22 And this water of the curse will go into your body, causing disease of your stomach and wasting of your legs: and the woman will say, So be it.
Dit vloekwater zal in uw binnenste dringen, om uw buik te doen zwellen en uw heup te doen invallen!" En de vrouw moet antwoorden: Amen, Amen!
23 And the priest will put these curses in a book, washing out the writing with the bitter water;
Dan moet de priester deze vervloekingen op een blad schrijven, ze in het bittere vloekwater uitwissen,
24 And he will give to the woman the bitter water for drink; and the bitter water causing the curse will go into her.
om het die vrouw te laten drinken, zodat het bittere vloekwater in haar binnenste dringt.
25 And the priest will take from her hand the meal offering of doubt, waving it before the Lord, and will take it to the altar;
Daarna moet de priester het spijsoffer van jaloersheid uit de hand van de vrouw nemen, het Jahweh als strekoffer aanbieden en naar het altaar brengen;
26 And he will take some of it in his hand, burning it on the altar as a sign, and then he will give the woman the bitter water.

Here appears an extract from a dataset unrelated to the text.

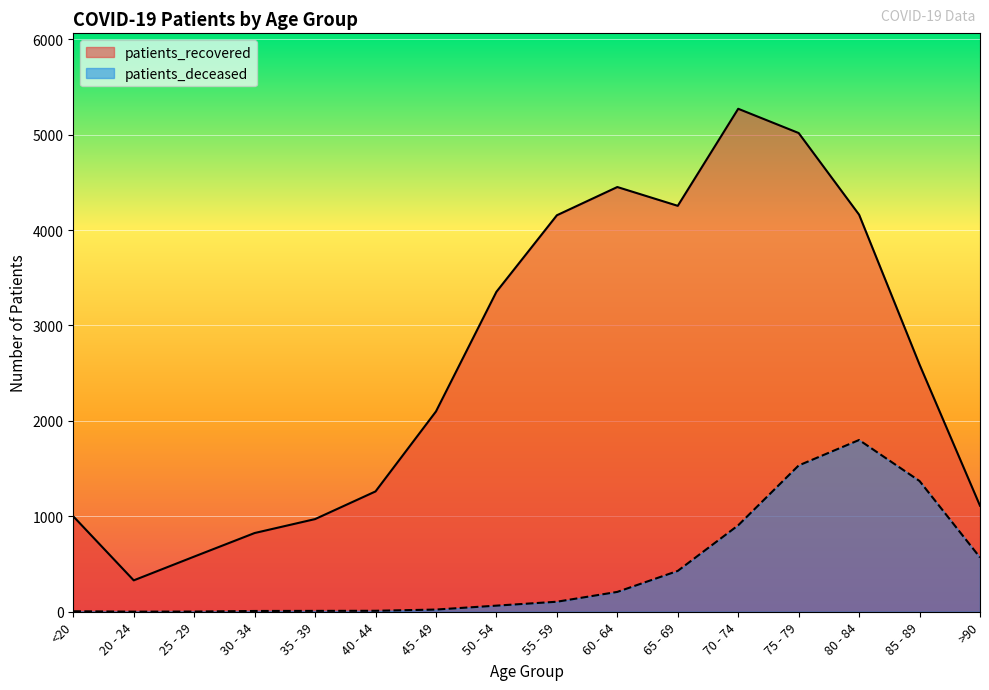

What is the value of the patients_deceased point at the 14th from the left?

1800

dan moet de priester van het spijsoffer een handvol als reukoffer nemen, en op het altaar in rook doen opgaan. Tenslotte zal hij de vrouw het water laten drinken.
27 And it will be that if the woman has become unclean, sinning against her husband, when she has taken the bitter water it will go into her body, causing disease of the stomach and wasting of the legs, and she will be a curse among her people.
Heeft hij haar het water doen drinken, dan zal, zo zij zich bezoedeld heeft en haar man ontrouw is geweest, haar buik zwellen en haar heup invallen, zodra het bittere vloekwater in haar binnenste dringt, en die vrouw zal een vloek worden onder haar volk.
28 But if she is clean she will be free and will have offspring.
Maar zo die vrouw zich niet heeft bezoedeld, doch rein is, dan blijft ze ongedeerd, en wordt met kinderen gezegend.
29 This is the law for testing a wife who goes with another in place of her husband and becomes unclean;
Dit is dus de wet op de jaloersheid: Wanneer een vrouw zich heeft misdragen en bezoedeld, sinds ze aan haar man behoort,
30 Or for a husband who, in a bitter spirit, has doubts in his heart about his wife; let him take her to the priest, who will put in force this law.
of wanneer een man jaloers wordt, en hij zijn vrouw gaat verdenken, dan zal hij zijn vrouw voor het aanschijn van Jahweh plaatsen, en de priester zal heel deze wet op haar toepassen.
31 Then the man will be free from all wrong, and the woman's sin will be on her.
De man zal dan vrij zijn van schuld, maar de vrouw zal haar schuld moeten boeten.